Screenshot_2023-05-23_at_12.34.52_AM.png

Custom Plots

The Custom Plots option allows you to make scatter plots using values in the All Sequences Table. Geneious Biologics supports the following kinds of plots:

Numerical series vs Numerical series
For example, Isoelectric Point vs BVP ELISA, as shown below.

scatterplot BVP ELISA vs V(D)J pI.png

Numerical series vs Categorical data
For example, HCDR3 length vs non-neutralizing binding targets, as shown below on a collection of antibodies derived from COVID-19 patient sera:

scatterplot neutralising vs HCDR3 length.png

The options also include coloring by numerical values like score. Note that added assay data and other metadata can be plotted in these scatterplots: Adding Assay Data to your Analysis Results.

Annotation Rates

The Annotation Rates graphs can tell you a lot about what regions and chains were found in your data, as well as the rate at which certain regions were identified relative to others and to the dataset as a whole.

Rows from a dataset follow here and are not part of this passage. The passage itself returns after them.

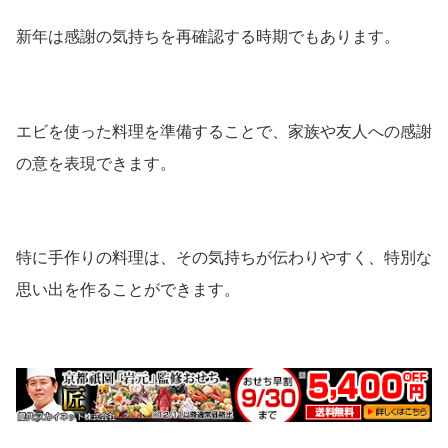
新年は感謝の気持ちを再確認する時期でもあります。
エビを使った料理を準備することで、家族や友人への感謝
の意を表現できます。
特に手作りの料理は、その気持ちが伝わりやすく、特別な
思い出を作ることができます。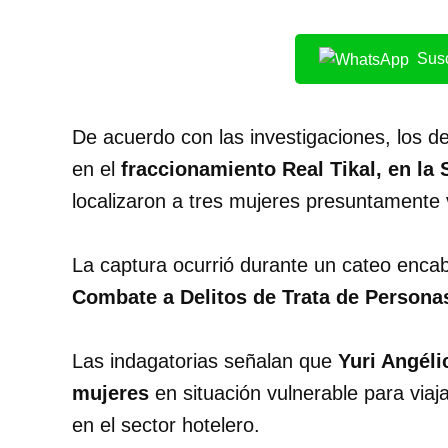
Susc
De acuerdo con las investigaciones, los d
en el
fraccionamiento Real Tikal, en l
localizaron a tres mujeres presuntamente v
La captura ocurrió durante un cateo enca
Combate a Delitos de Trata de Persona
Las indagatorias señalan que
Yuri Angéli
mujeres
en situación vulnerable para via
en el sector hotelero.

Screen_Shot_2022-05-26_at_2.25.26_PM.png

In the example above, scFv data from NGS Tutorial 2 has been annotated. We can see that in almost all the sequences a Light chain was found, however a Heavy chain was only found in around 75% of the sequences. This is reflected in the annotation rates of all the Heavy regions (Heavy FR1, CDR1 etc). This may indicate a sequencing issue or improper design/cloning of the scFv library.

There is an additional drop-down menu on the right that allows you to select more stringent checks, such as In Frame and Fully Annotated:

Screen_Shot_2022-05-26_at_3.02.35_PM.png

Number of Clusters

This graph displays the number of clusters found for each region. For more information on what a cluster is see this article: Understanding "clusters". The dropdown menu on the right allows you to instead display, for example, all the clusters found within the sequences that were Without Stop Codons & In Frame & Fully Annotated.

Screen_Shot_2022-05-26_at_3.45.19_PM.png

By comparing the above two graphs for the Heavy chain data found in NGS Tutorial 1, we can see that the majority of the clusters found came from high quality sequences (Without Stop Codons & In Frame & Fully Annotated).

Number of Clusters (Nucleotide)

This graph is similar to the Number of Clusters graph above, except the clusters are determined by the nucleotide sequence rather than the protein sequence.

Number of Genes

This graph can be used to perform a rough check of the diversity of genes found within your dataset. For example, in the below graph displaying the data from NGS Tutorial 4, we can see that there are a greater number of different V genes identified in the Light chain sequences compared to the heavy chain sequences:

Screen_Shot_2022-06-01_at_12.07.34_AM.png

The next graph type (Gene Usage) further illustrates the increased genetic diversity found within the Light chains of the above dataset.

Gene Usage

This graph allows you to interrogate the genetic landscape of your data and identify the gene families most prevalent in your data.

Screen_Shot_2022-06-01_at_11.30.12_AM.png

The above graphs display the germline genes found within the dataset from NGS Tutorial 4. From this we can identify which major gene families are represented and we can also mouse over any of these bars to find out the actual frequency of each gene subfamily within the wider gene family. In the above example, IGLV2-8 (selected in green) makes up 0.992% the Light V genes identified. The wider gene family IGLV2 makes up 6.78% of all the Light V genes identified.